A tragic accident in central Australia is a grim reminder that balloon safety, like that of any aircraft, starts on the ground.
In the early hours of 13 July 2013, near Alice Springs in the Northern Territory, a flight by local operator, Outback Ballooning, was preparing to take to the skies. After rolling out the balloon, the ground crew began to inflate the envelope with cold air blown into it by ground fans. This is carried out to semi-inflate the balloon’s fabric envelope to provide enough room for burners to blast in the hot air in that gives the balloon lift.
All went well until one of the passengers approached the basket to climb in. A long scarf she was wearing was drawn into the fan and became entangled in the blades. Alice Springs police officer, Drew Slape, told the NT News that ‘sudden force’ was applied to the victim’s neck, leaving her with ‘serious neck and spinal injuries.’ The 35 year-old woman from Sydney died days later in hospital.

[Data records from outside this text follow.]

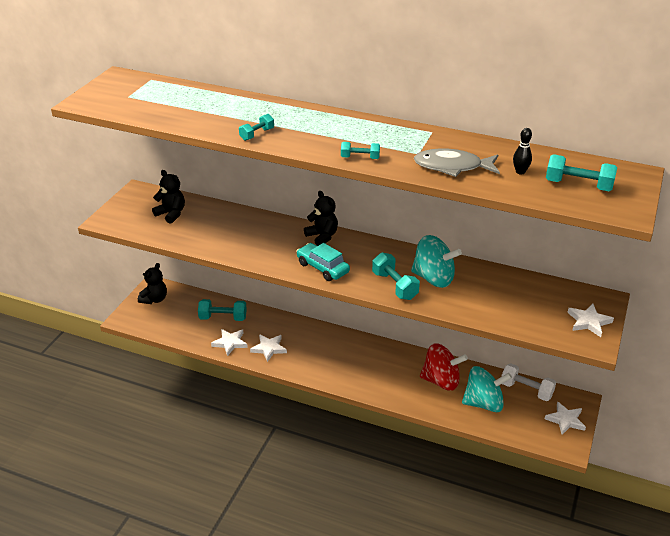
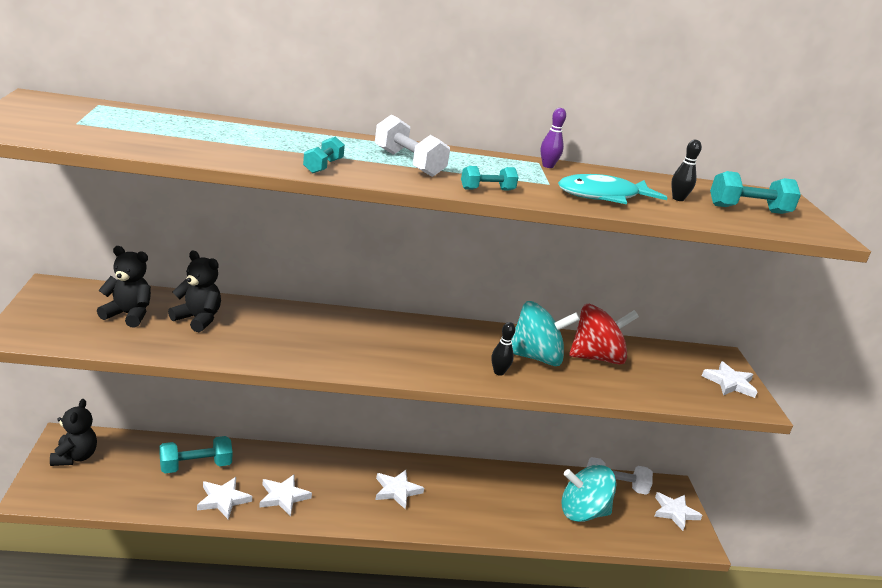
camera: 30 degrees left, 10 degrees down
(322, 132) = (408, 163): none -> white dumbbell
(322, 236) = (366, 323): black teddy bear -> black teddy bear (198, 319)
(322, 268) = (394, 362): turquoise car -> none
(349, 359) = (397, 490): none -> white star
(394, 286) = (499, 372): turquoise dumbbell -> black bowling pin
(436, 136) = (547, 166): none -> purple bowling pin
(441, 381) = (520, 495): red spinning top -> red spinning top (596, 357)
(452, 167) = (603, 196): grey fish -> turquoise fish
(484, 403) = (582, 512): turquoise spinning top -> turquoise spinning top turned 150 degrees counterclockwise

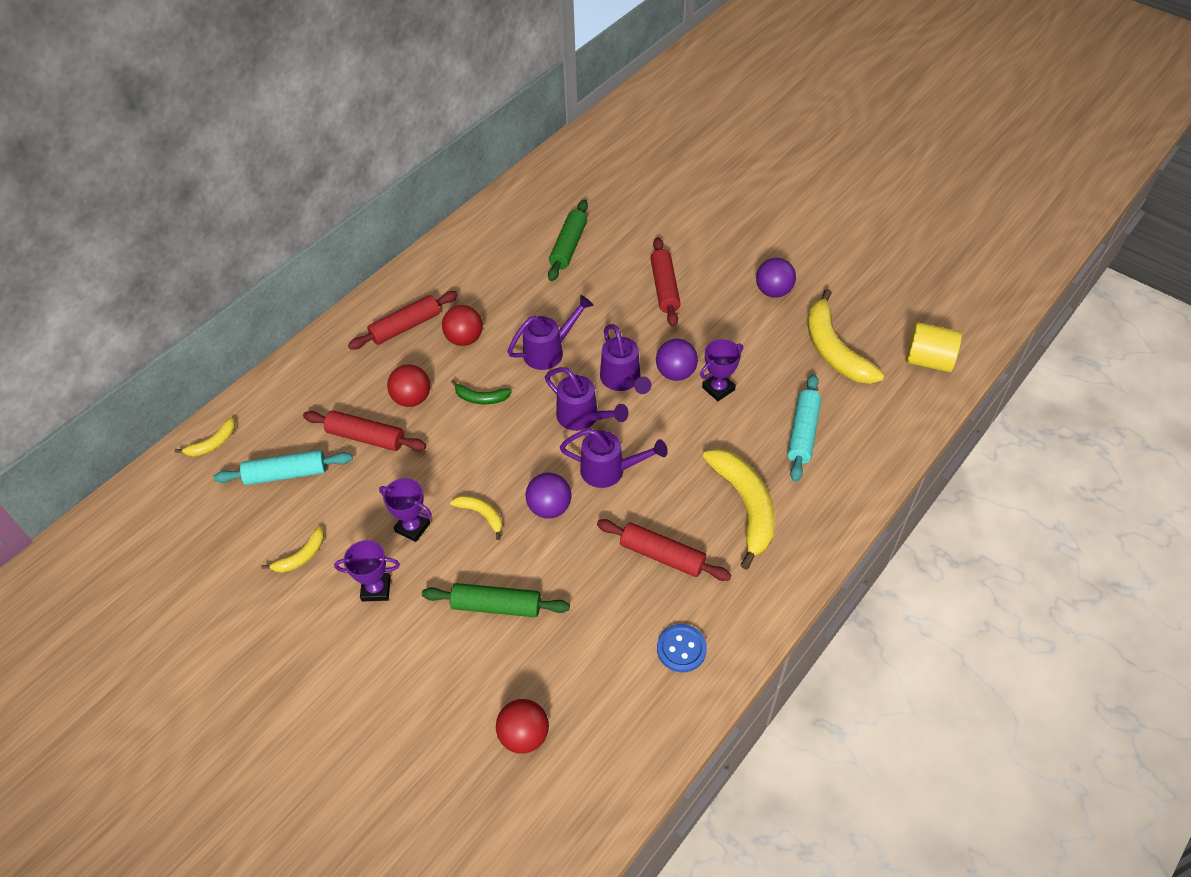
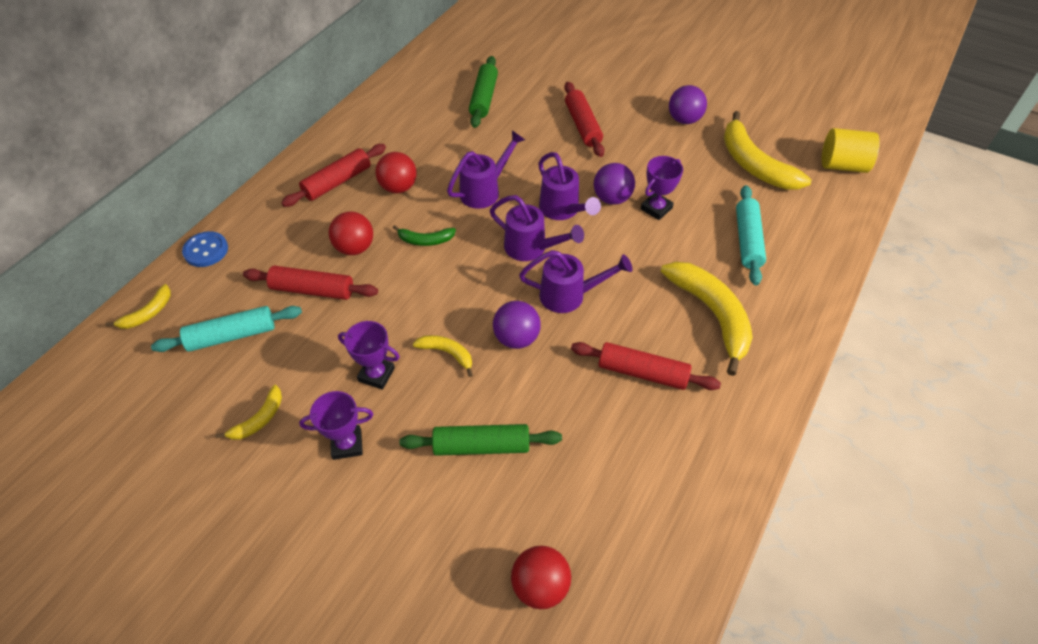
camera: 10 degrees left, 0 degrees up
(681, 649) = (686, 466): blue button -> blue button (206, 250)

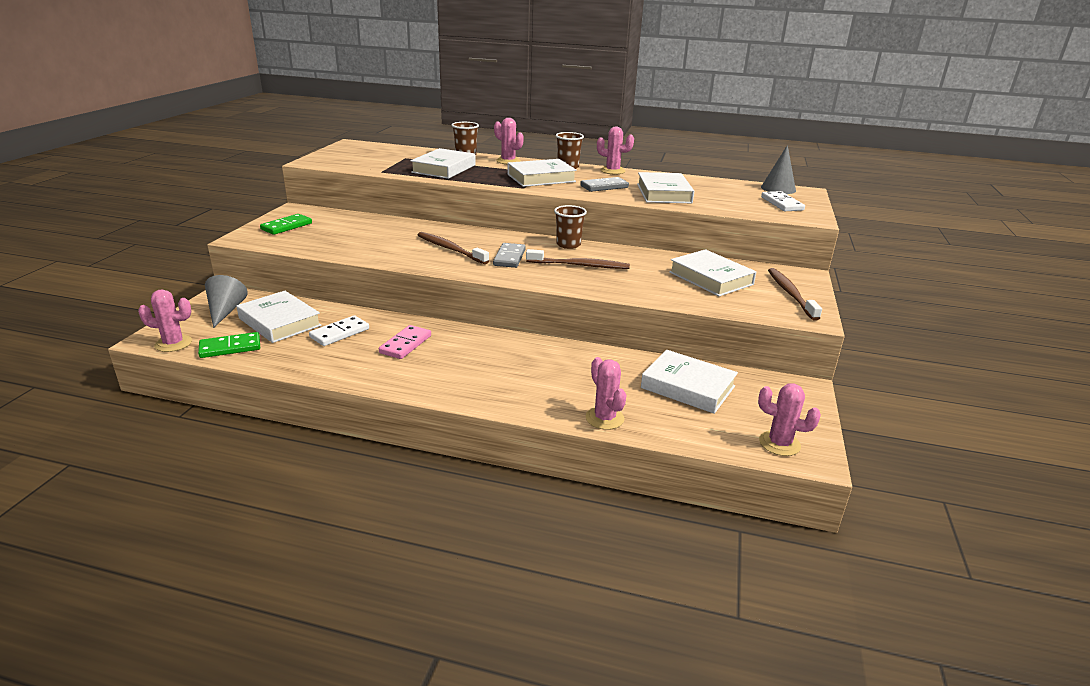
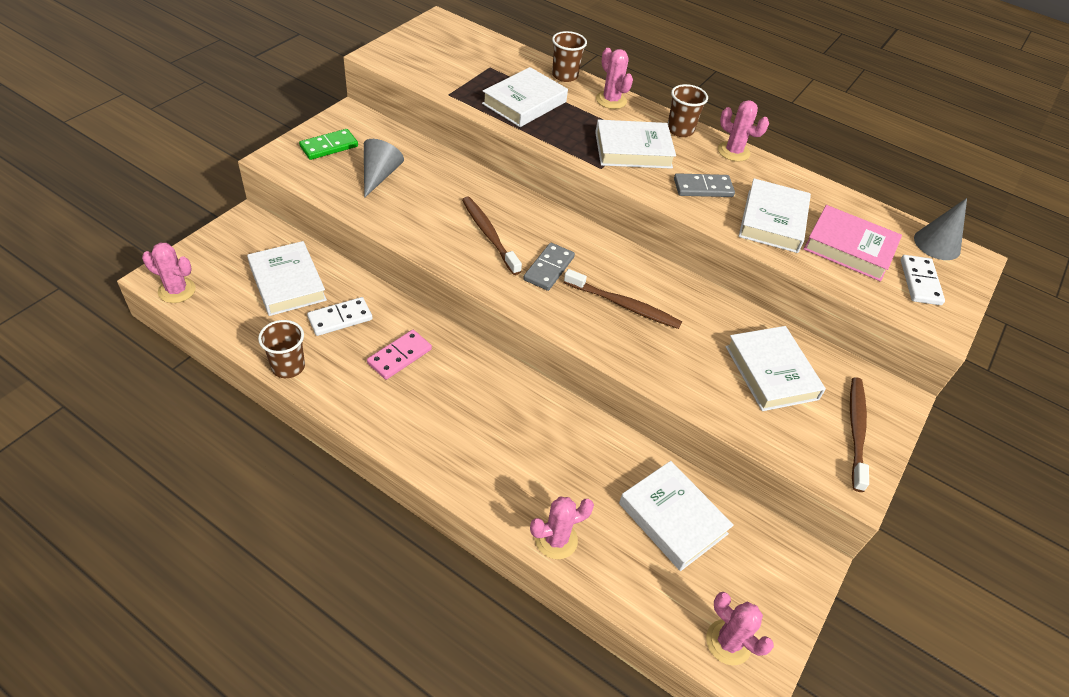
camera: 15 degrees right, 20 degrees up
(225, 311) = (241, 250): grey cone -> grey cone (379, 175)
(230, 347) = (227, 312): green domino -> none
(568, 245) = (630, 259): brown cup -> brown cup (288, 367)
(604, 418) = (556, 539): pink cactus -> pink cactus turned 75 degrees clockwise
(724, 197) = (849, 248): none -> pink book

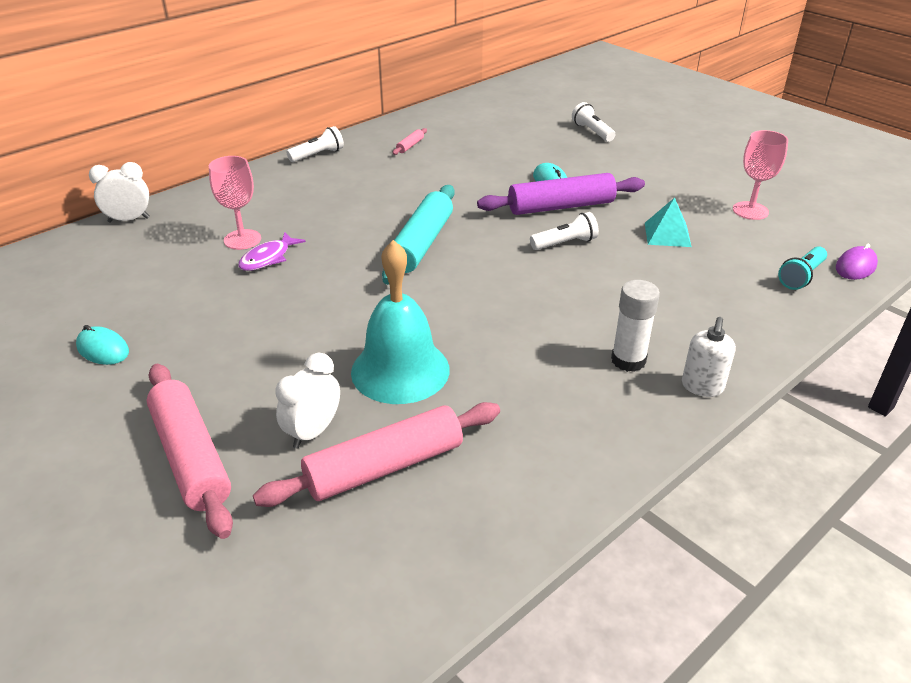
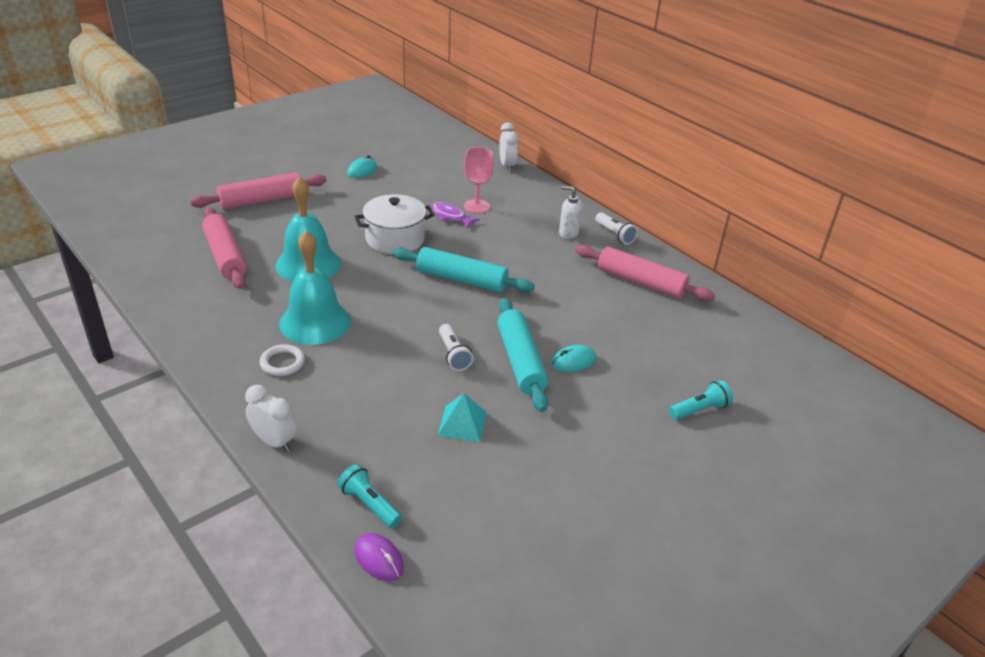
camera: 90 degrees right, 0 degrees up
(313, 432) = (264, 234): white clock -> white clock (274, 442)
(328, 299) = (395, 239): none -> white pot
(410, 146) = (640, 282): pink rolling pin -> pink rolling pin, size x2.44
(537, 345) = (315, 322): none -> turquoise bell
(561, 206) = (520, 361): purple rolling pin -> turquoise rolling pin
(592, 132) = (699, 410): white flashlight -> turquoise flashlight
(628, 360) = (282, 363): white glue stick -> white ring
(702, 387) = (238, 394): white soap dispenser -> white soap dispenser (568, 233)
(750, 211) = (507, 503): pink goblet -> none

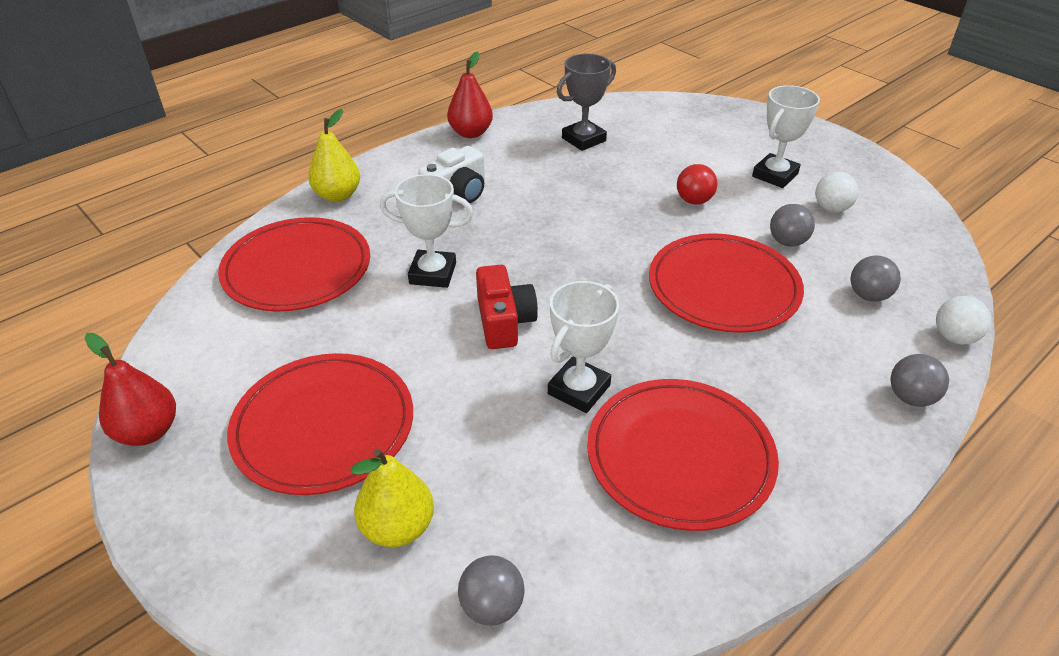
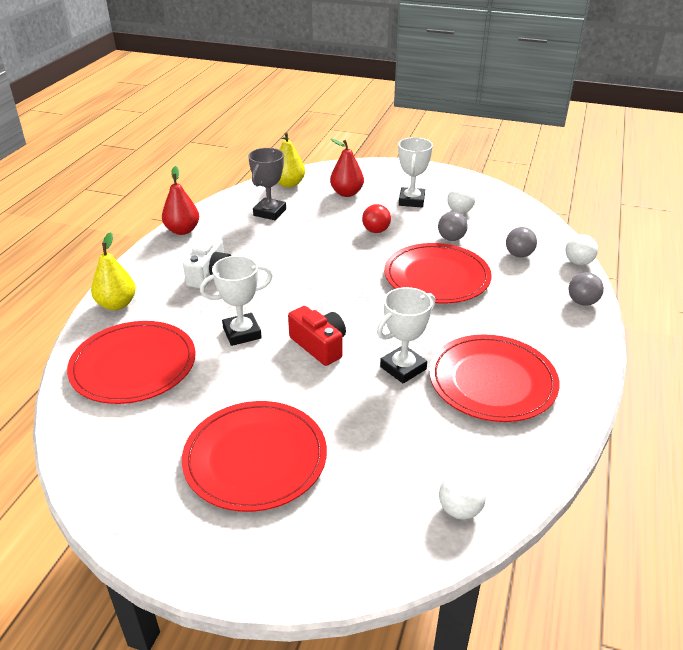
camera: 30 degrees left, 5 degrees down
(148, 431) = (121, 519): red pear -> red pear (347, 193)
(398, 527) = (363, 495): yellow pear -> yellow pear (289, 184)
(492, 606) = (460, 510): grey ball -> white ball
(579, 389) = (403, 368): white trophy -> white trophy turned 45 degrees clockwise

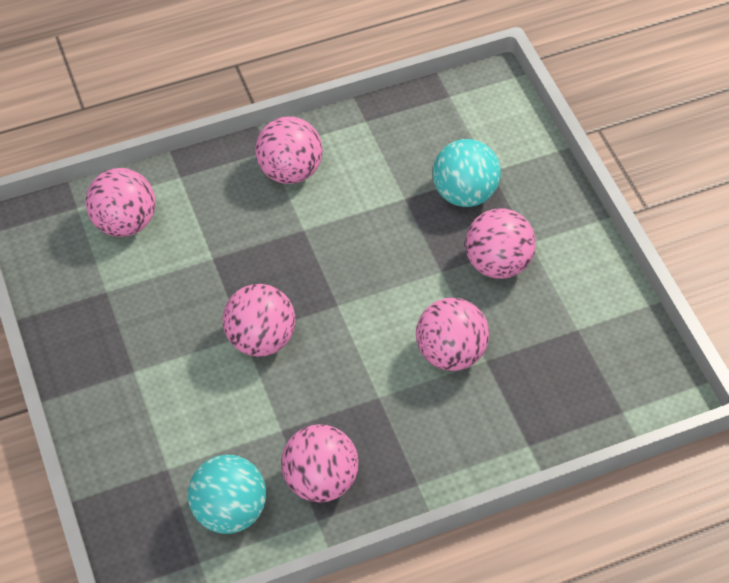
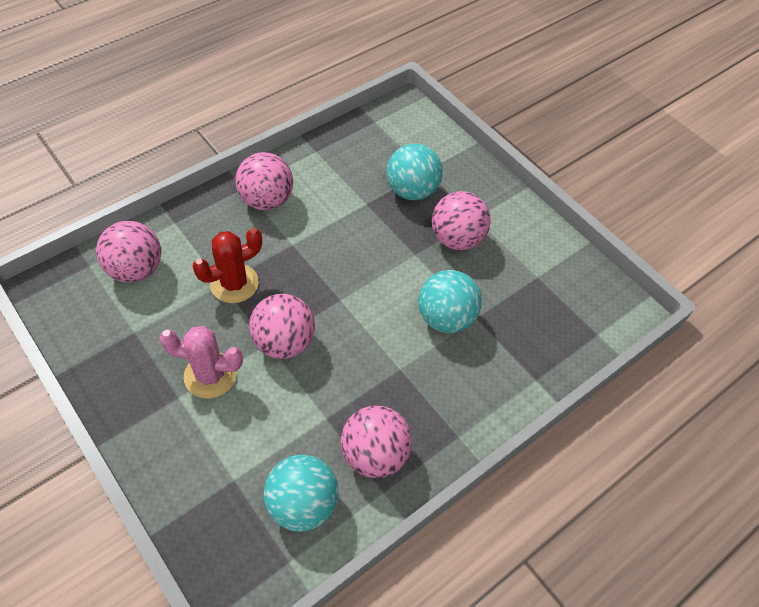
camera: 20 degrees left, 0 degrees up
(173, 356) = (210, 375): none -> pink cactus
(226, 261) = (234, 283): none -> red cactus
(450, 352) = (446, 318): pink ball -> turquoise ball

An Australian Transport Safety Bureau (ATSB) investigation is still pending; however, the Bureau issued an urgent safety advisory notice (SAN) to all operators in Australia advising ‘balloon operators to review their risk controls in relation to the safety of cold-air inflation fans, especially in relation to passenger proximity to operating fans, and the security of loose items, such as passenger clothing.’
On its website, Outback Ballooning, which had come under new management just days before the accident, encouraged passengers to wear ‘suitable clothing’, but did not go onto to state what ‘suitable clothing’ should, and more poignantly should not, include. Until this accident, Outback Ballooning had had a reassuring safety record in its 30 years of operating.
Director of Melbourne-based Picture This Ballooning, Damian Crock, says a strong safety culture in Australian ballooning sets it apart from lighter-than-air flight in other parts of the world.
‘The incidents and accidents in hot air ballooning in Australia are few and far between.’ Crock says. ‘This is due to very careful consideration of the three major risks: flying in ideal conditions, having extremely well-maintained gear and having a well-trained flight crew,’ he says. ‘I think we have a good record for that nationally.’
Crock, who is also a spokesperson for the Professional Ballooning Association of Australia, says his company dedicates part of its safety briefing to cater specifically for cold-inflation fans.
‘It’s a very thorough, very professional and required part of the operation,’ he says. ‘The pilot will call all passengers to attention and require full eye contact. The safety briefing is typically 2–3 minutes long and goes through landing positions, stowing of gear, the bending of the knees if there is going to be a rough landing and the holding on to safety handles,’ he says. The pilot also informs the passengers of the ‘fan with large blades that draws in air from the back and emits air from the front’ and asks passengers to ‘give the fan a wide berth. We also have safety cones around the fan,’ Crock says.
Crock and his company make a conscious effort to alert passengers to the surrounding environment. ‘It’s an occasion-based form of aviation. Most people only do it once in their lives’, he says. ‘The pilot will routinely show the infrastructure to the passengers before the flight. The basket will be pulled off the vehicle and while it is sitting on the ground, the pilot will invite the passengers into the basket,’ he says. ‘It’s just ensuring that people are comfortable in the environment that they are in.’
But while Crock is confident in his company’s safety briefings and procedures, he is also cautious and admits that danger begins when operators become complacent. ‘I have every confidence that those are being adhered to and no shortcuts are taking place,’ he says.
Ground level cold-inflation fans can operate at in excess of 1,400rpm and are arguably the most dangerous risk to passengers pre-flight. Even crewmembers are not immune to becoming snared in the blades of the fan. A serious accident in the US state of Louisiana, demonstrates the force with which these machines operate. As detailed by a National Transport Safety Bureau (NTSB) report into the accident.
According to the pilot, the crewmember stationed at the left side of the balloon, near the inflation fan, was holding onto the handling ropes during the cold inflation. As the pilot prepared to ignite the burner and continue the inflation process, she heard “a loud noise” and the crewmember fell toward her. The pilot saw that the handling rope was “wrapped around” the crewmember’s thumb, which was “bound against the fan cage.” The rope was cut to free the crewmember and he was transported to a hospital where his glove was removed and it was discovered that his left thumb had been severed.
In the wake of the recent fatality, all commercial operators are reminded of the ongoing risk to passengers not just in the air, but also on the ground. Industrial fans are not the first thing that spring to mind when analysing the dangers around ballooning. However, the very nature of these devices: large, bladed, highly powerful devices sucking in air from one end and expelling it the other, should evoke obvious concern and ensure adequate safety practices are adhered to. As the ATSB safety notice advises, all operators should revise risk controls and safety management systems surrounding the operation of cold-air inflation fans to ensure similar incidents do not occur.